> [Assignment]: Scan the entries below and return each line that contains "thumb".

> [Given entries]:
* * * * * * * * *
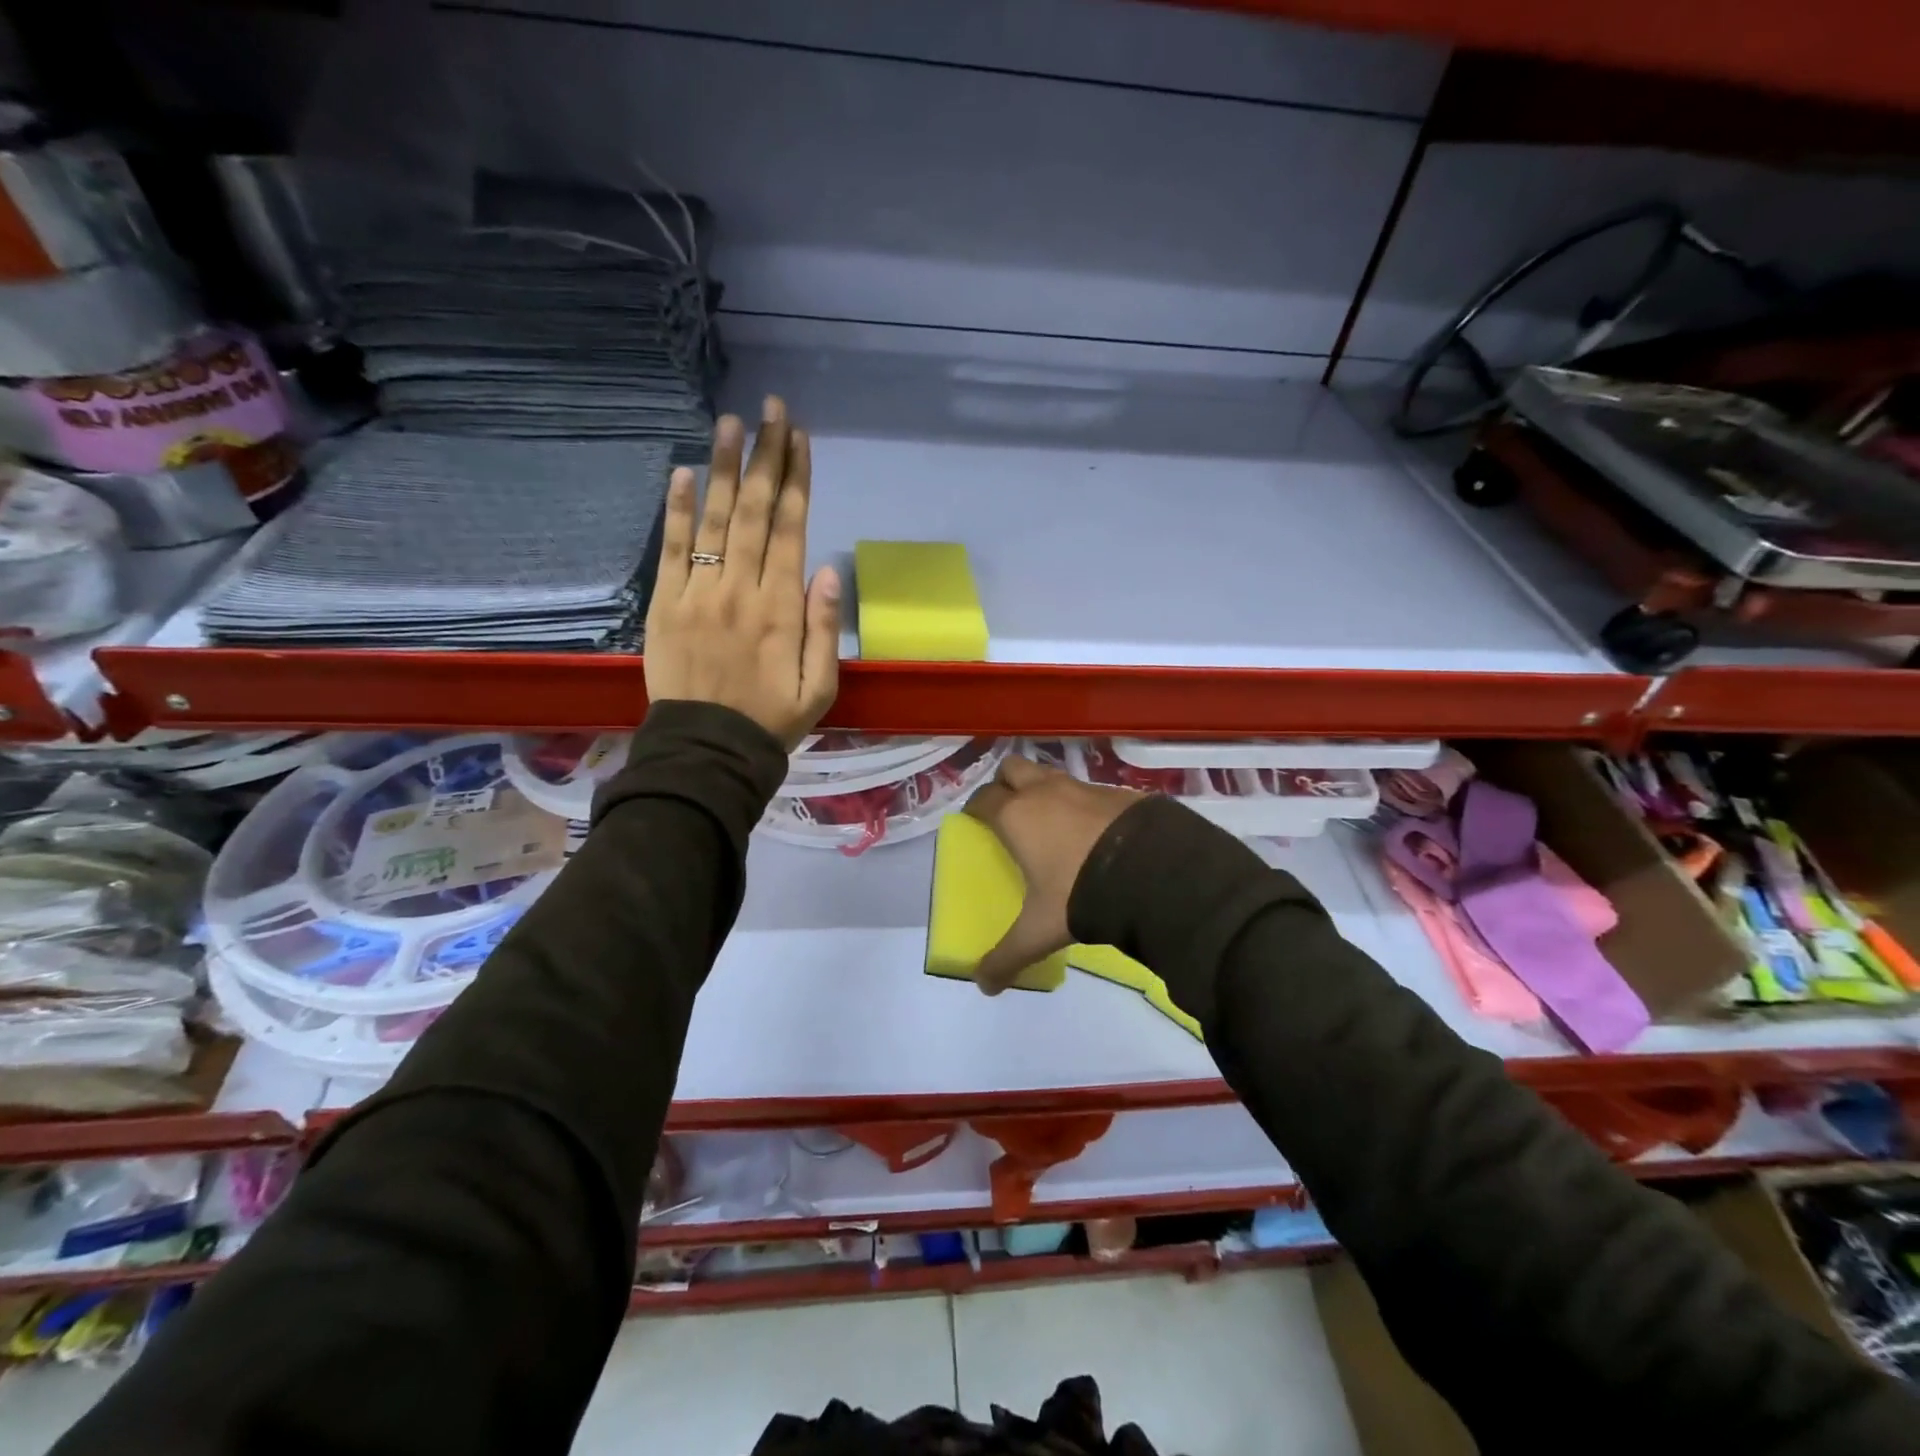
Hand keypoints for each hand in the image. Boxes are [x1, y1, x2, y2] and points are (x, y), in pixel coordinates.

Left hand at [644, 396, 840, 748]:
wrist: (708, 751)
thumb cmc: (771, 720)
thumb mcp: (820, 686)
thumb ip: (825, 627)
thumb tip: (829, 568)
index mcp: (782, 608)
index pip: (791, 529)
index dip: (797, 480)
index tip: (800, 438)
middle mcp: (741, 589)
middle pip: (756, 512)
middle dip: (766, 456)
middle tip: (771, 410)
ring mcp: (699, 593)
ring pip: (715, 519)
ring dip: (724, 468)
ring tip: (731, 422)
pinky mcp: (666, 604)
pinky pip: (672, 549)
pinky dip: (677, 510)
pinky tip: (683, 472)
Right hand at [963, 755, 1140, 994]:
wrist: (1152, 871)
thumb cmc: (1079, 893)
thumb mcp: (1039, 931)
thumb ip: (1007, 956)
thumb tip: (983, 985)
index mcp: (1016, 816)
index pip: (982, 799)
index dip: (975, 809)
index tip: (975, 823)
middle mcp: (1044, 791)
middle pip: (1012, 769)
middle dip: (1006, 784)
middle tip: (1009, 812)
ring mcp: (1083, 786)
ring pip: (1050, 775)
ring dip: (1044, 790)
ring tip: (1051, 822)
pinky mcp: (1117, 791)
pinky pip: (1088, 790)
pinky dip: (1082, 803)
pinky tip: (1093, 831)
* * * * * * * * *
> [Response area]:
thumb cmc: (771, 720)
thumb mcp: (820, 686)
thumb ip: (825, 627)
thumb tip: (829, 568)
thumb cmc: (1079, 893)
thumb mcp: (1039, 931)
thumb ip: (1007, 956)
thumb tip: (983, 985)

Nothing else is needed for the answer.